It’s been nearly 20 years since the devastating Kobe earthquake took place. Lives were lost and destruction happened all around. And yet as we’ve come to see, life goes on; even for those who lived too far away to get caught up in it, but were nonetheless affected by it anyway.
That’s what Haruki Murakami’s “after the quake” was written to show. Originally published in 2000 and released in English in 2002, “after the quake” is a collection of six stories; all of which take place within the month following the earthquake. Characters of all sorts are introduced in each of these stories, each of whom arrive at a turning point in their lives within the aftermath. From a woman who befriends her rather interesting chauffeur while on her vacation in Thailand, to a writer who wrestles with the love he feels for his recently divorced friend from college; from a woman learning about the honesty of fire, to a man who’s approached by a giant talking frog to aid him in saving Tokyo from destruction.

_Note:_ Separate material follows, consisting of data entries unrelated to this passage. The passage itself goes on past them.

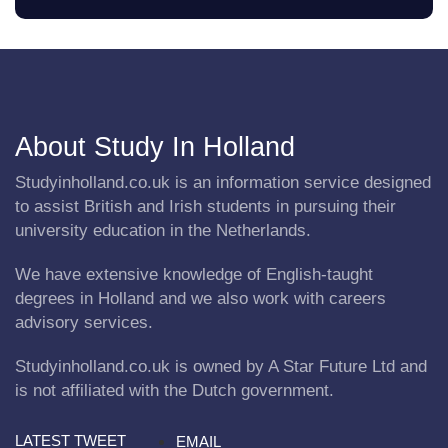
About Study In Holland
Studyinholland.co.uk is an information service designed
to assist British and Irish students in pursuing their
university education in the Netherlands.
We have extensive knowledge of English-taught
degrees in Holland and we also work with careers
advisory services.
Studyinholland.co.uk is owned by A Star Future Ltd and
is not affiliated with the Dutch government.
LATEST TWEET
EMAIL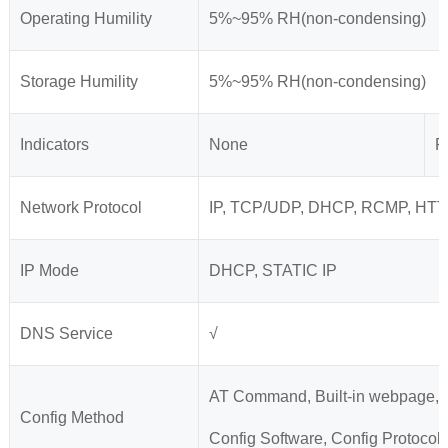
Operating Humility
5%~95% RH(non-condensing)
Storage Humility
5%~95% RH(non-condensing)
Indicators
None
P
Network Protocol
IP, TCP/UDP, DHCP, RCMP, HTT
IP Mode
DHCP, STATIC IP
DNS Service
√
AT Command, Built-in webpage,
Config Method
Config Software, Config Protocol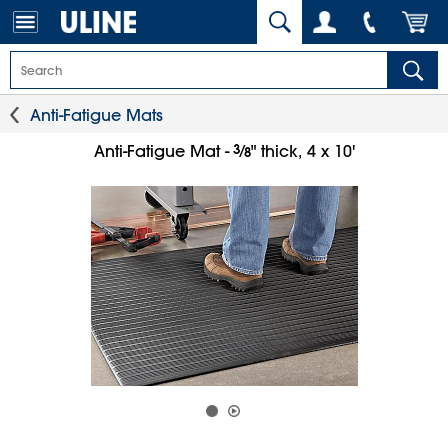
Anti-Fatigue Mats
3
⁄
Anti-Fatigue Mat -
" thick, 4 x 10'
8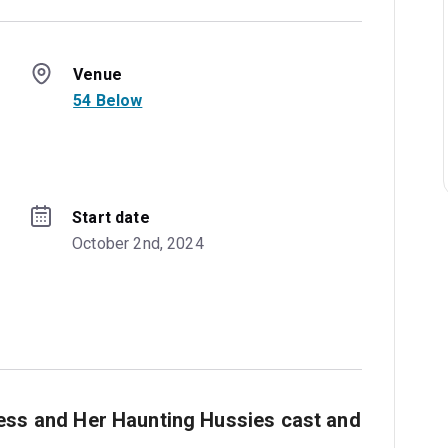
Venue
54 Below
Start date
October 2nd, 2024
ess and Her Haunting Hussies cast and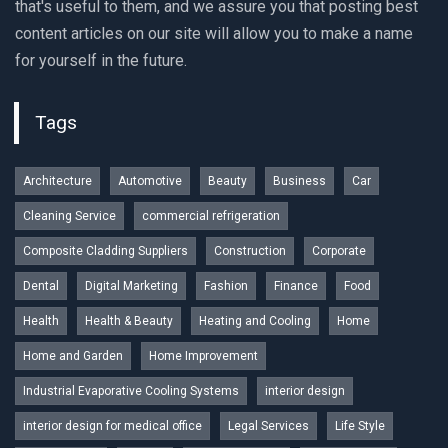
that's useful to them, and we assure you that posting best
content articles on our site will allow you to make a name
for yourself in the future.
Tags
Architecture
Automotive
Beauty
Business
Car
Cleaning Service
commercial refrigeration
Composite Cladding Suppliers
Construction
Corporate
Dental
Digital Marketing
Fashion
Finance
Food
Health
Health & Beauty
Heating and Cooling
Home
Home and Garden
Home Improvement
Industrial Evaporative Cooling Systems
interior design
interior design for medical office
Legal Services
Life Style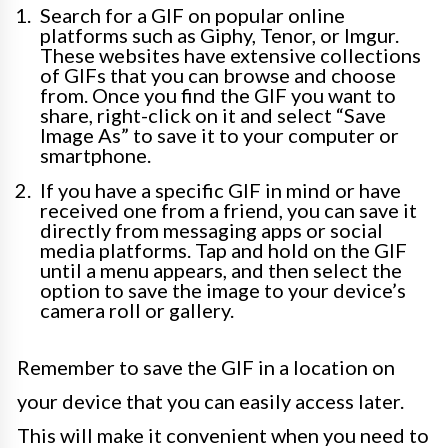
Search for a GIF on popular online
platforms such as Giphy, Tenor, or Imgur.
These websites have extensive collections
of GIFs that you can browse and choose
from. Once you find the GIF you want to
share, right-click on it and select “Save
Image As” to save it to your computer or
smartphone.
If you have a specific GIF in mind or have
received one from a friend, you can save it
directly from messaging apps or social
media platforms. Tap and hold on the GIF
until a menu appears, and then select the
option to save the image to your device’s
camera roll or gallery.
Remember to save the GIF in a location on
your device that you can easily access later.
This will make it convenient when you need to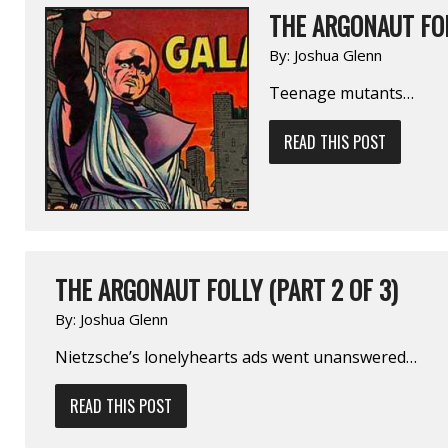
THE ARGONAUT FOL
By:
Joshua Glenn
Teenage mutants…
READ THIS POST
THE ARGONAUT FOLLY (PART 2 OF 3)
By:
Joshua Glenn
Nietzsche’s lonely­hearts ads went unanswered…
READ THIS POST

This is the second short story collection I’ve read by Murakami, and an interesting one at that. I read that this book, along with with his books “Underground” and “The Wind-Up Bird Chronicle,” was a way for him to look and explore the Japanese national conscience. He spent five years writing each of the six stories that I read, and I can tell that he did with a purposeful, honest intent in mind.
None of the stories were entirely centered around the aftermath of the earthquake. Instead, each made head nods to it, in a way of acknowledging that it did, in fact, take place, and that on some level or another, it left an impact on each of the characters. It’s also wise to note that unlike what he’s known for, most of the stories don’t contain any elements of magical realism (the exception being “super-frog saves tokyo”). What I can say though is that some of them certainly don’t shy away from suggesting such happenings of a kind otherwise (such as a UFO sighting and the honesty of a fire).
The short stories in “after the quake” were relatively simple to read, but don’t let that undermine the impact that they have. I’m glad to have read this particular collection of works by Murakami, and I’d definitely consider it a recommendable one at that.